Imagine A World: Beauty
Rev. Jason Butterick shares how beauty captivates and draws us into a relationship with God and creation. Our planet, its landscapes, animals, processes, and systems are a wonder. Wobbling around a yellow dwarf star, not too hot, not too cold, not too far, not too close. Cycles of life, from the smallest cell to the largest living creature, open and close with new and old, life and death. From death springs life, and the cycle winds its way through until death once again gives to life. Sometimes we struggle with finding something beautiful in times of suffering, despair, or loss. The heavens may tell us of God's glory, but it is also warning us of dire consequences if we do not try to keep it healthy, sustainable, and life-giving. We have given considerable attention to our climate response, updating our systems and even installing a solar power generation plant on our roof to reduce our energy dependence on other sources.
Imagine a World: Justice
Rev. Jason Butterick looks at what is required for genuine and authentic worship of God: justice. Kindhearted justice must be the fruit of worship that considers the last, the lost, and the least deserving of our attention and affection. We often limit justice to crisis response, food pantries for the hungry, shelters for the homeless, etc. Our worship should not be about getting God's favor or attention, but rather shifting our focus to who always has God's favor and attention: those without in the day-to-day. When our worship shifts to justice, God hears and sees. More justice shows proper worship. When we love neighbors as much as we declare our love for God, and demonstrate it through compassionate relief of injustice, bondage, and oppression, then our worship is proper and acceptable.
Imagine A World: More Hope
Rev. Jason Butterick shares lessons on hope from the book of Hebrews.
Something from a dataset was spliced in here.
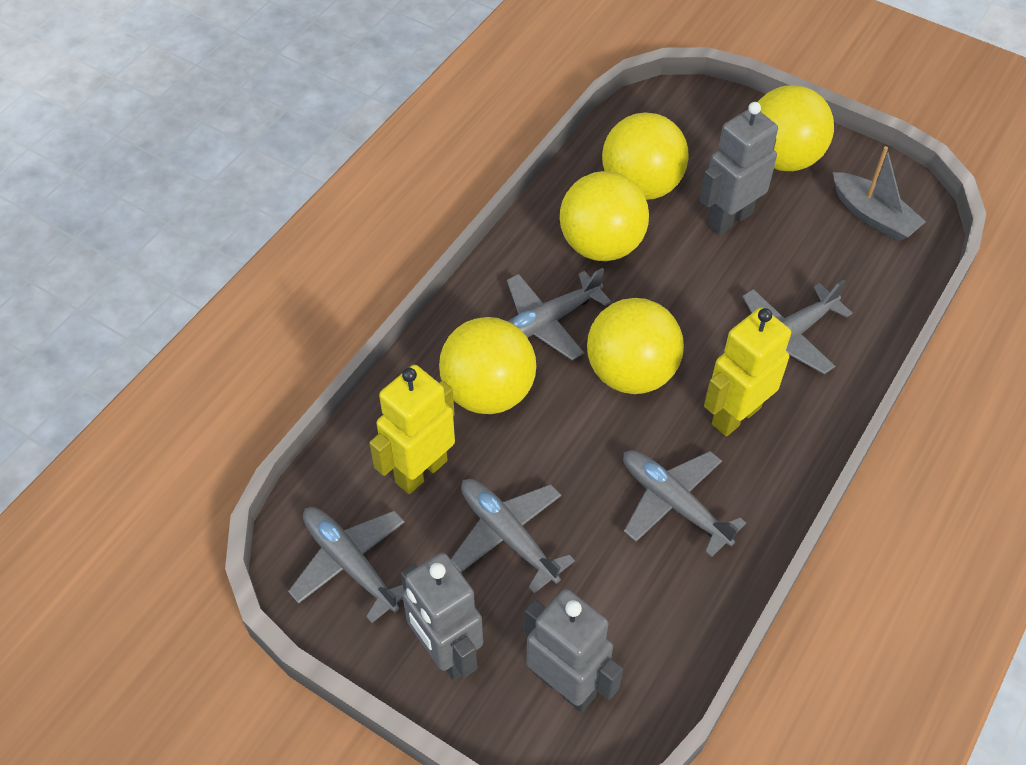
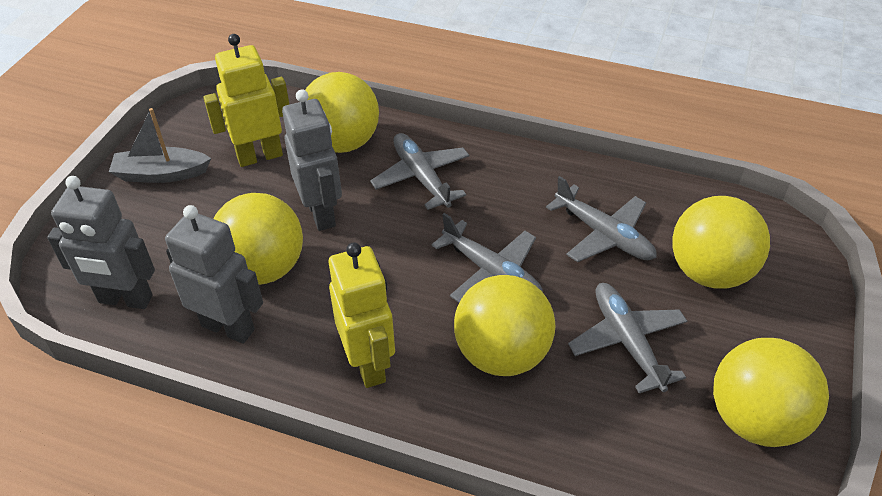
grey plane: [288,507,405,623] [451,479,575,593] [507,268,611,360] [623,450,746,557] [742,280,852,374] = 5 -> [370,133,469,210] [432,213,543,303] [546,176,657,262] [568,283,687,393] = 4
Hope requires a form of trust, a given promise, and an imagining of what is possible even without visual evidence. The world does not usually operate with much hope, as it is often disappointed or misled to trust and believe in something or someone. But what if we could hold our faith towards our hope in Christ, to use it to provoke and encourage love and good works both among us and towards others? What do we have hope in? How is it evident? How is it fulfilled? Hope requires commitment, time, talent, and work. What if we held hope in confidence that it will come to pass?
Imagine a World; Community
Rev. Jason Butterick reveals the hallmarks of the church: learning, loving, and service. These practices happen best within a community that is learning, loving, and serving one another and its community. When does the community of faith fall apart? When it is not learning, loving, or serving. The community suffers when some refuse to learn, love, or serve within it. Imagine what could happen if this alternative community of fellowship could counter the hyper-individualistic world we live in.